題目鏈接:https://cn.vjudge.net/problem/UVA-11020
“Our marriage ceremonies are solemn, sober
moments of reflection; also regret, disagreement,
argument and mutual recrimination. Once you know
it can’t get any worse, you can relax and enjoy
the marriage.”
J.Michael Straczynski, “The Deconstruction of Falling Stars.”
The princess of Centauri Prime is the galaxy’s most eligible bachelorette of the year. She has hopeful
grooms lined up in front of the royal palace for a chance to spend 5 minutes to try and impress her.

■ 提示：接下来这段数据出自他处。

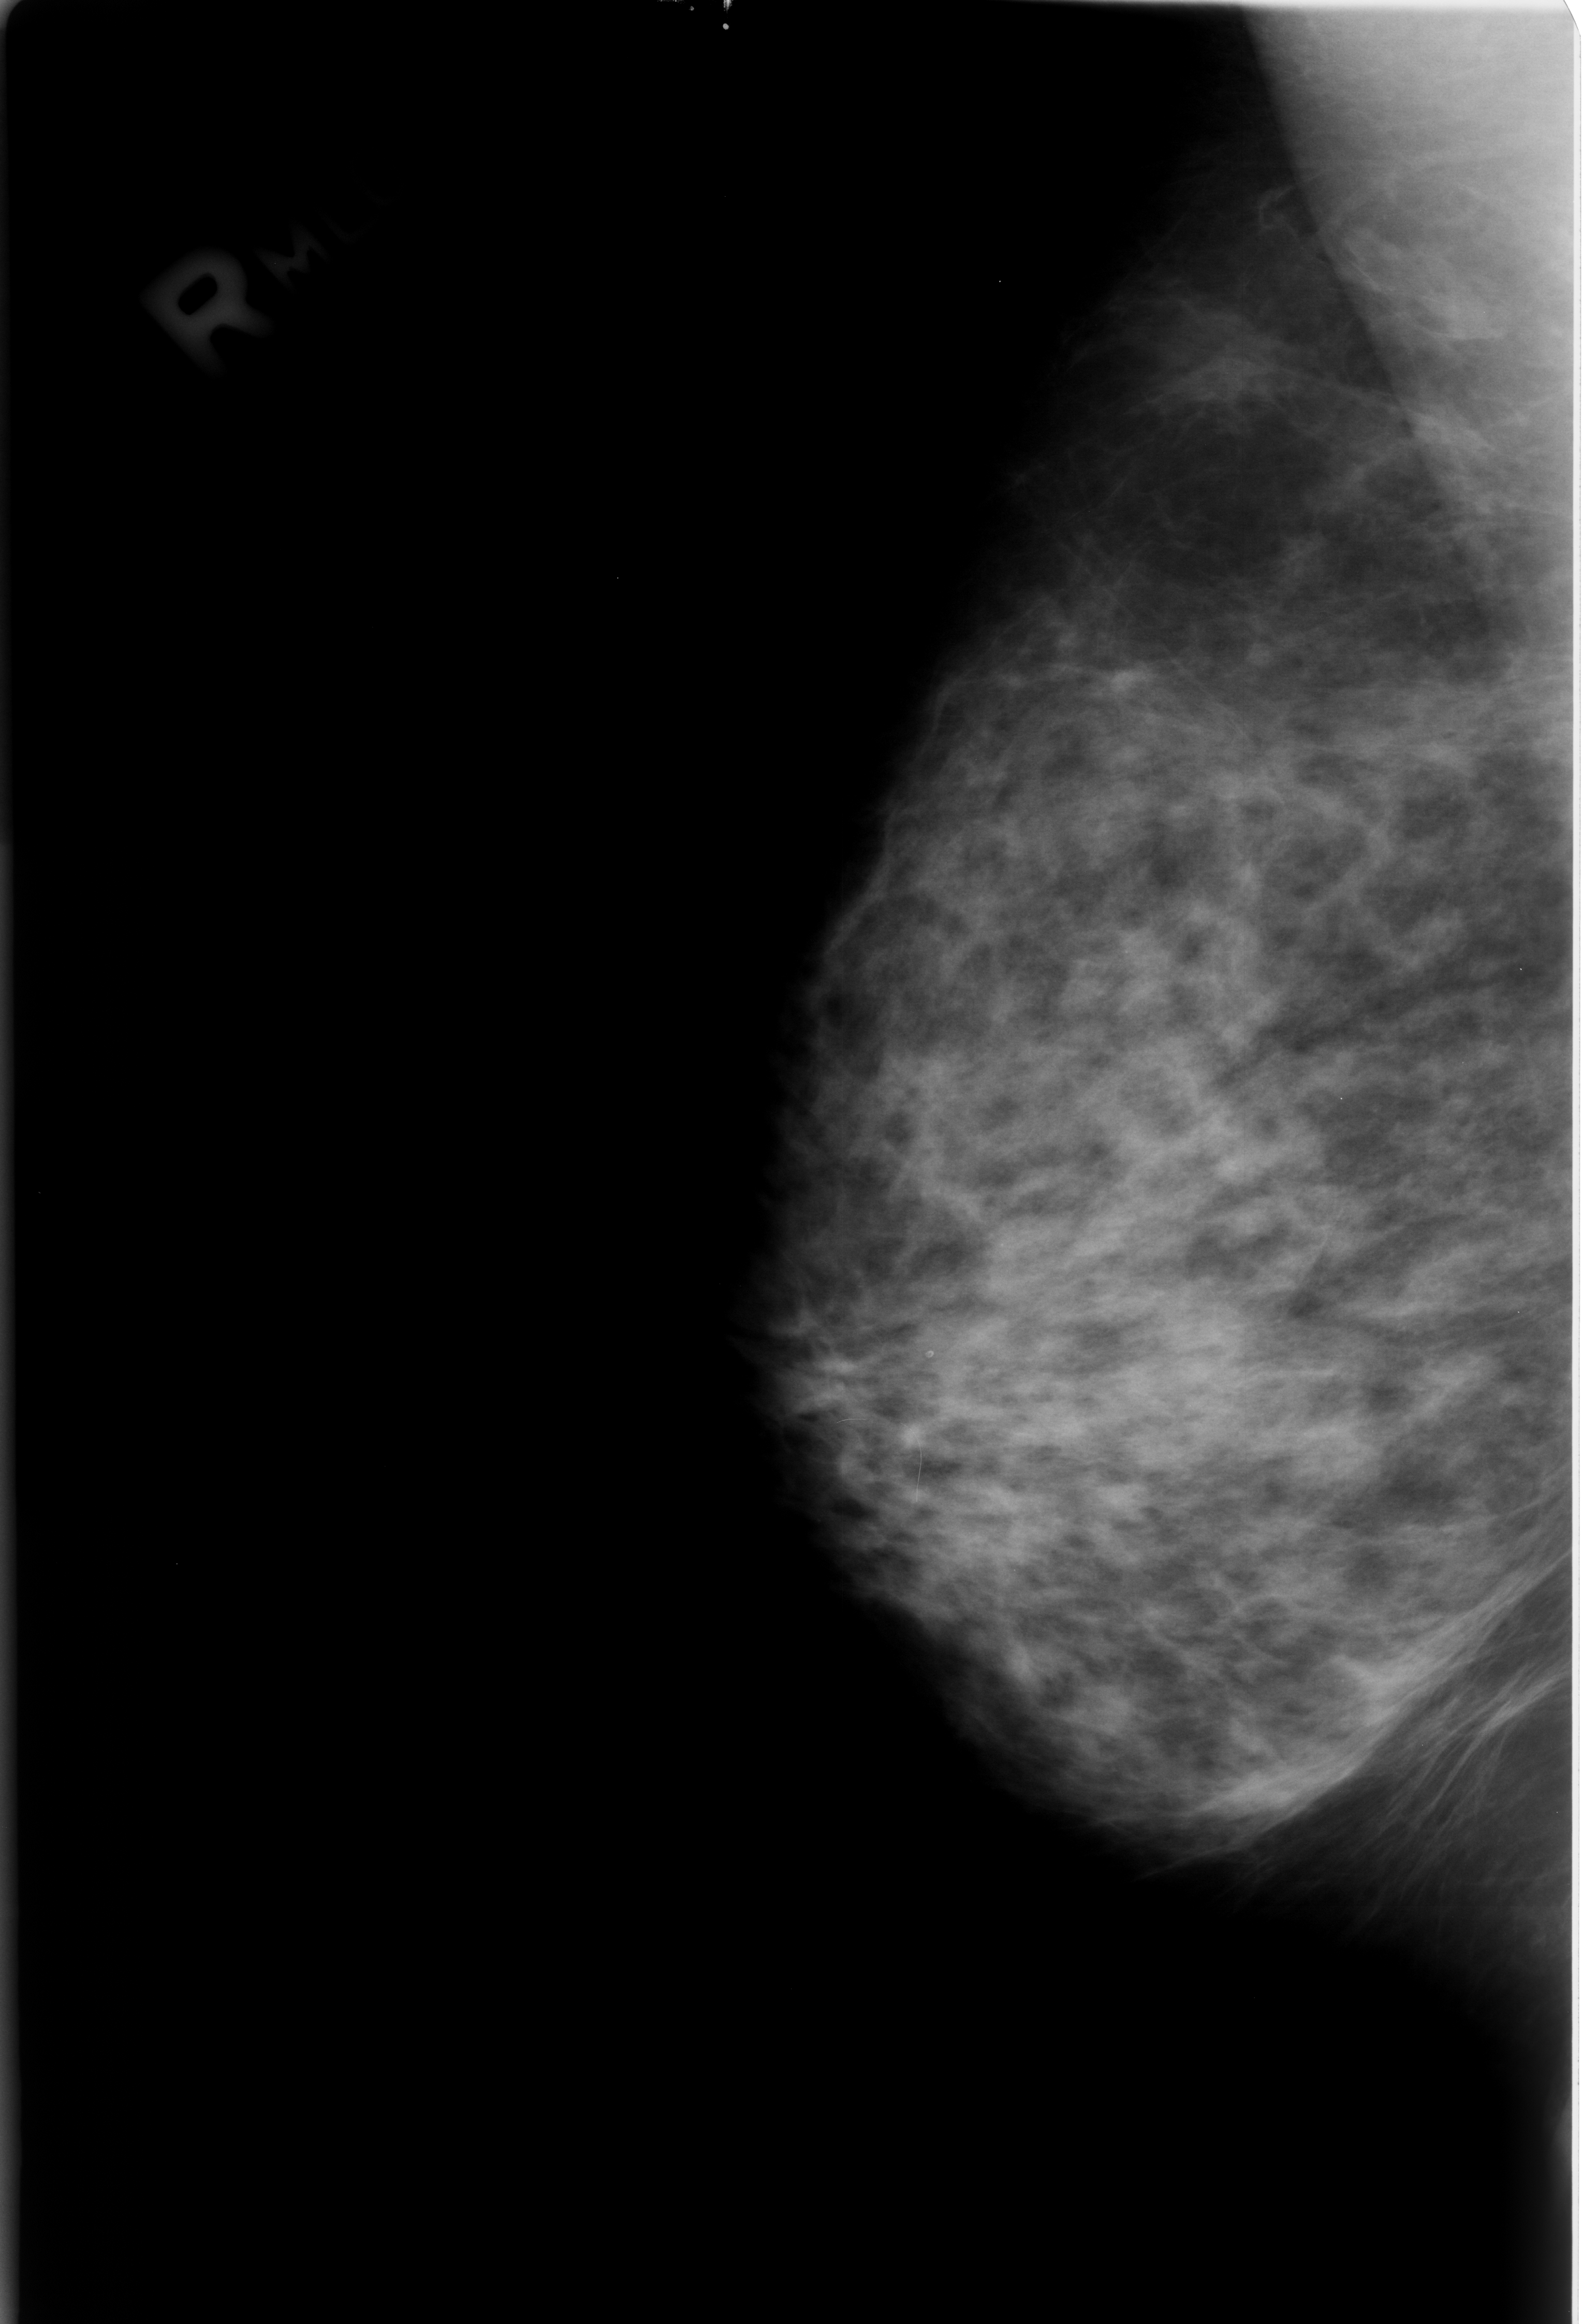
Scanned film-screen mammogram; right breast; MLO view; BI-RADS breast density category 4 (scale 1–4); 1582 × 2324 image matrix.
Expert-marked regions of interest on this image (one box per marked abnormality):
- calcifications, morphology lucent center; BI-RADS assessment category 2; subtlety rating 3 on a 1 (subtle) to 5 (obvious) scale; benign; no additional work-up was recommended (outcome (as recorded, no biopsy): benign without callback): bounding box [x1, y1, x2, y2] px = [915, 1342, 945, 1368]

After 5 minutes, the gentleman is carried out of the royal chambers by the palace guards, and the
princess makes a decision. She rates the lad on his lineage and charm by giving him a score for each of
the two properties. On Centauri Prime, low scores are better than high scores.
Suppose that she observes two gentlemen - A and B. She assigns A the scores LA and CA (for
lineage and charm, respectively). B receives scores LB and CB. Then A is dominated by B if either
• LB < LA and CB ≤ CA, or
• LB ≤ LA and CB < CA.
In other words, if at least one of B’s scores is better than A’s, and the other score is not worse. She
considers a gentleman to be efficient (or Pareto-optimal) if she has not yet met any other gentleman who
dominates him. She maintains a list of efficient grooms and updates it after each 5-minute presentation.
Given the queue of bachelors and the scores assigned to them by the princess, determine the number
of entries in the list of efficient grooms after each performance.
Input
The first line of input gives the number of cases, N (0 < N < 40). N test cases follow.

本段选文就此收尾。